Lewis at Black Eagle Falls
Public Domain
Lewis at Black Eagle Falls

Lewis at Black Eagle Falls

Edgar Samuel Paxson • 1912
Medium Oil on canvas, 81 × 39 inches
Current Location Montana State Capitol, Helena, MT

Paxson’s vertical canvas places Meriwether Lewis in the foreground at the edge of Black Eagle Falls, the uppermost cataract of the Great Falls of the Missouri in present-day Montana. Lewis stands in buckskins with his rifle, looking outward across the falling water; cliffs and spray frame the figure, and a dark eagle—the bird that gave the falls its name—appears above the cascade in a cottonwood. The narrow, tall format compresses river, rock, and sky into a single vertical sweep, a compositional choice Paxson often used for the architectural settings of the Montana State Capitol. The handling is tight and illustrative, with crisp drawing of the figure against the more loosely brushed water and stone.
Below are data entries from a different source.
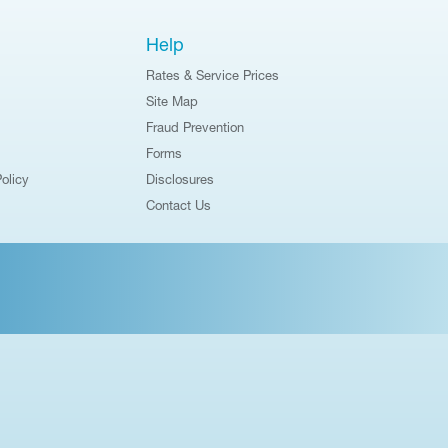
Help
Rates & Service Prices
Site Map
Fraud Prevention
Forms
olicy
Disclosures
Contact Us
The scene corresponds to Lewis’s reconnaissance of the Great Falls in mid-June 1805. Having pushed ahead of the main party, Lewis reached the principal falls on June 13 and over the following days walked upriver to document the full series of five cascades. Black Eagle Falls, the last he encountered on June 14, took its name from an eagle nesting in a cottonwood on an island at the brink—a detail Lewis recorded in his journal and that Paxson reproduces directly. The discovery confirmed that the expedition had taken the correct fork of the Missouri but also forced the month-long portage that became one of the hardest episodes of the journey west.
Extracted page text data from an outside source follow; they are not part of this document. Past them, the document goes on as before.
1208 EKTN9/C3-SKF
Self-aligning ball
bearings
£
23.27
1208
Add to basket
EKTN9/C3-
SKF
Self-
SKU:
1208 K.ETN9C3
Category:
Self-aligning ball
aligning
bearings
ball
Edgar Samuel Paxson (1852–1919) settled in Montana in 1877 and spent his career painting frontier and Native subjects from a base in Missoula. He is best known for “Custer’s Last Stand” (1899), completed after some twenty years of research. In 1912 he received the commission for six murals depicting Lewis and Clark and Montana history for the House and Senate chambers and corridors of the Montana State Capitol in Helena, where this canvas remains installed. The Capitol cycle is the largest and most public body of Paxson’s work, and his Lewis and Clark scenes—painted in the centennial decade following the expedition’s national rediscovery—helped fix the visual iconography of the Corps of Discovery in Montana through the twentieth century.